Mountain climbers of all stripes, rejoice! If you’ve ever wanted to climb Mount Everest, you might soon get your chance. Nepal, where climbers access the peak, has issued a record amount of permits this year, CNN reports.

It’s worth noting that very few of the climbers who have done Everest successfully are Black. However, in May 2022, seven members of the Full Circle Everest team made history as the first Black group to conquer the mountain.

Who Has Been Granted Permits To Climb Mount Everest?

So far, 463 climbers have been given permits to climb Everest from Nepal’s side. Nepal shares the famous peak with Tibet.

367 men and 96 women have been approved, most of whom are American or Chinese. Along with Sherpa guides, they’ll take two weeks to hike to the base camp at 17,000 feet. Once they adjust to the altitude, they can gradually make their way to the top, when conditions are optimal.

CNN explains, “There’s a small window in May when temperatures are warmer, and the high-altitude winds known as the jet stream have moved away from the mountain.”

Overcrowding Is A Concern

As if there aren’t enough dangers associated with Everest, overcrowding could be a problem.

In past years, dozens have waited in line near the summit, in a perilous area known as the Death Zone. To try and thin out the crowds, Nepal intends to set up as many ropes as possible.

Photo Credit: Kriangkrai Thitimakorn

Dangers Aside, Everest Is The King Of Mountains

For ages, Everest has fascinated mountaineers from around the world, though it isn’t without its dangers. It isn’t like the Pitons in St. Lucia, or Breakneck Ridge in New York, which can be done casually, and without any gear. You have to be conditioned and prepared to even attempt Everest.

What are the dangers? Firstly, there are the unpredictable ways of Mother Nature. The weather can be ideal one moment, and change in an instant. There’s a chance of falling or slipping. Altitude sickness can bring on headaches and nausea.

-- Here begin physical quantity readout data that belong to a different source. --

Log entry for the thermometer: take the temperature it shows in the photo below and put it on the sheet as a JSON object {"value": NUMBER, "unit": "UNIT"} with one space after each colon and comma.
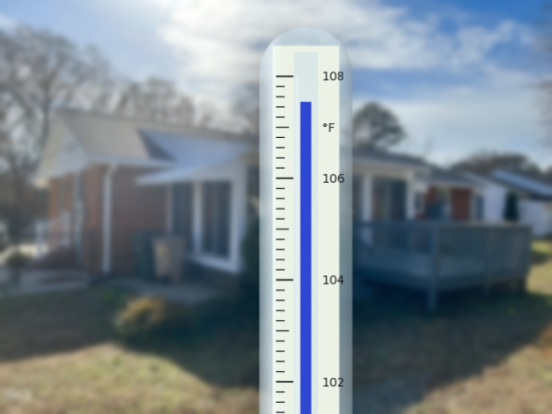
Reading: {"value": 107.5, "unit": "°F"}
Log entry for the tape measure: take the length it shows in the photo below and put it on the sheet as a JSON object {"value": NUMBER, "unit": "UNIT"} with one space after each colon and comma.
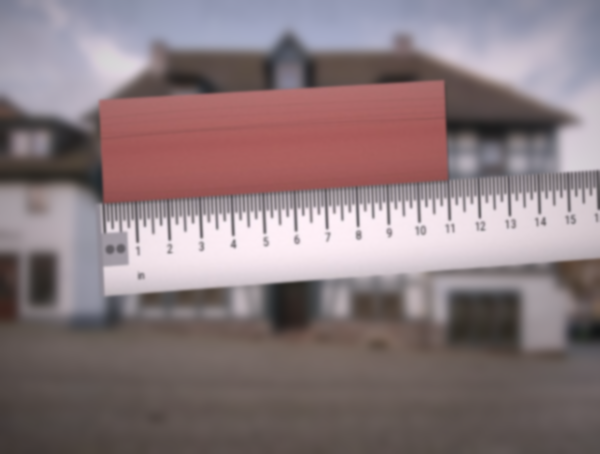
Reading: {"value": 11, "unit": "in"}
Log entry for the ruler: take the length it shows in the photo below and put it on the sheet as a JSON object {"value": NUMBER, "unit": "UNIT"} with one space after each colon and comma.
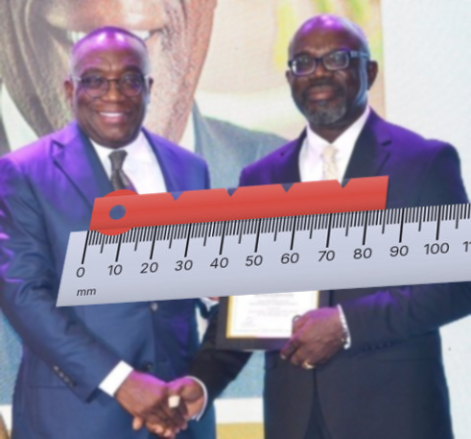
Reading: {"value": 85, "unit": "mm"}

According to Live Science, “altitude sickness can also lead to pulmonary or cerebral edemas, which are buildups of fluid in the lungs and brain, respectively.”

Factors such as general fitness, lung capacity, age, and speed of ascent can all play a role in whether you get altitude sickness and how severe it will be.

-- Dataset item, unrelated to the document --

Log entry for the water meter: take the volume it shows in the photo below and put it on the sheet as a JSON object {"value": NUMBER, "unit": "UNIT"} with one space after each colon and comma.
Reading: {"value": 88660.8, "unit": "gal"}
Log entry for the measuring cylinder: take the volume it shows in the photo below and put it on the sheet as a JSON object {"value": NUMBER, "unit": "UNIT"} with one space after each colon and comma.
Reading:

Some Have Perished On Mount Everest And Their Bodies Remain There

Memorial on Mount Everest
Photo Credit: Anna Kurzaeva

According to Climber News, “Mount Everest has a grim reputation and a terrible record for the most deaths on a mountain.”

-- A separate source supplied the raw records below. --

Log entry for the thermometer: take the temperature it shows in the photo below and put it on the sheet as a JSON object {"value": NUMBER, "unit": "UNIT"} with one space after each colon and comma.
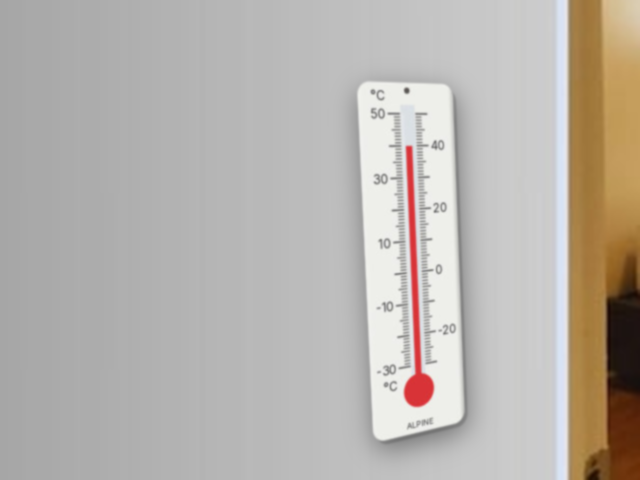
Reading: {"value": 40, "unit": "°C"}
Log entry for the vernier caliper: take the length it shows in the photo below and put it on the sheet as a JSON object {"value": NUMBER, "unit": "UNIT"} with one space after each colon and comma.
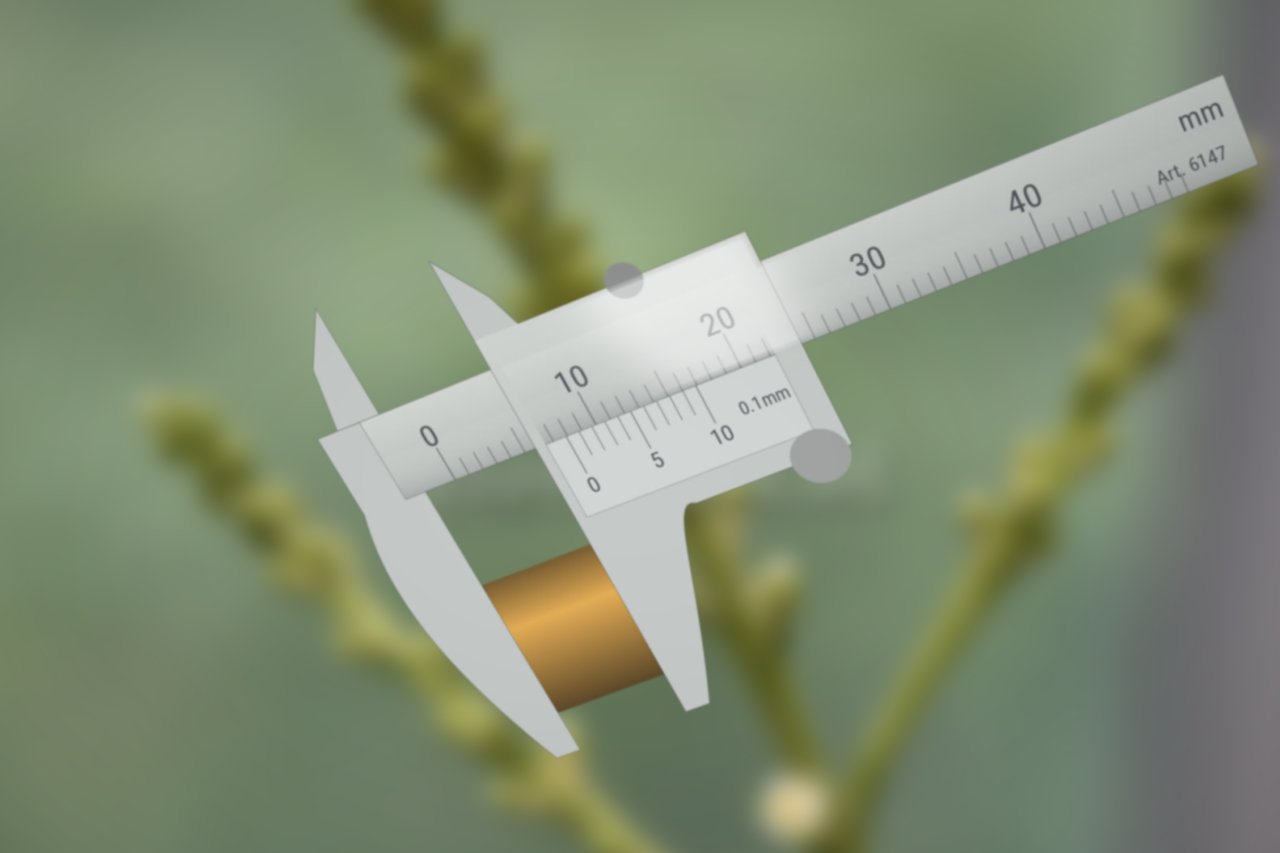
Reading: {"value": 7.9, "unit": "mm"}
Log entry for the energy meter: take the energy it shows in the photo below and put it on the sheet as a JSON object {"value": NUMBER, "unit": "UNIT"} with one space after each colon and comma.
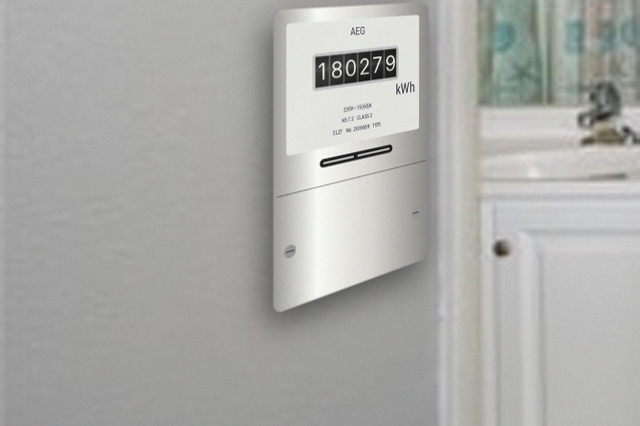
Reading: {"value": 180279, "unit": "kWh"}
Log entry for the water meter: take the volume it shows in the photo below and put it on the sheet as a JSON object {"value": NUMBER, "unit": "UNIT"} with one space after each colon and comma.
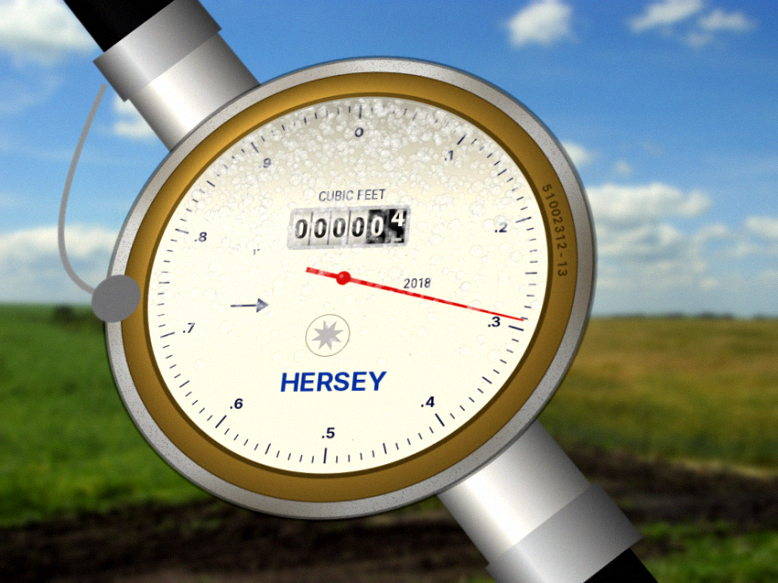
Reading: {"value": 4.29, "unit": "ft³"}
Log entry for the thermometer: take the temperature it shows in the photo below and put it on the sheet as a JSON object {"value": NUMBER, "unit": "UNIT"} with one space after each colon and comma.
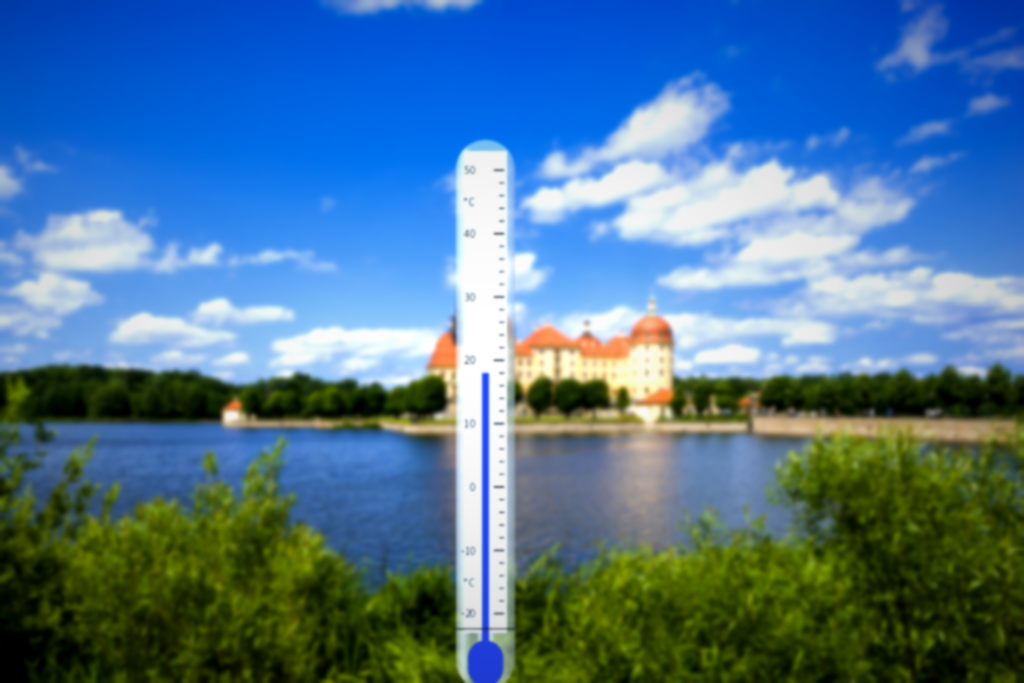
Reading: {"value": 18, "unit": "°C"}
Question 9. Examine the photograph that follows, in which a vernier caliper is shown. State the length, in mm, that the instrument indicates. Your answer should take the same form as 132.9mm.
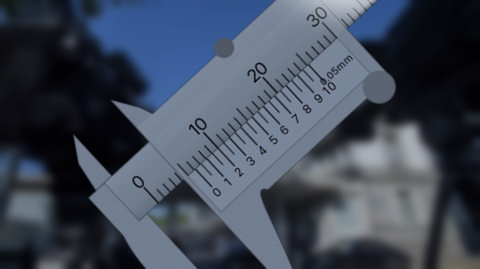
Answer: 6.2mm
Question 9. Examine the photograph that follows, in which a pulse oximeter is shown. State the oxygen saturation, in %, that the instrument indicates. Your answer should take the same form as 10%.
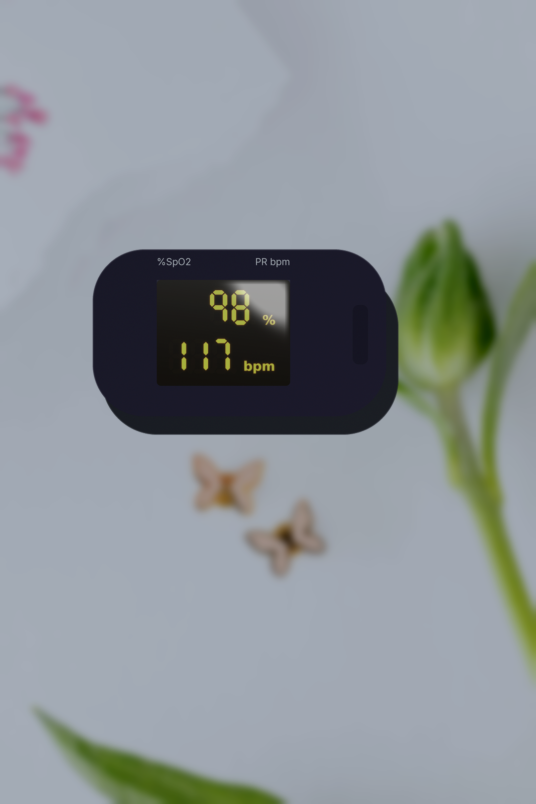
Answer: 98%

Approximately 300 people died on Everest, and some of the bodies are still there due to the potential dangers of trying to transport them to flat ground.

There’s also been controversy concerning climbers in distress. One climber, David Sharp, froze to death in 2006 while trying to summit alone. According to All That’s Interesting, “Of the 40 or so people who passed him while he was clinging to life, none of them stopped.”

The most recent reported death was that of Dr. Jonathan Sugarman on May 1, 2023.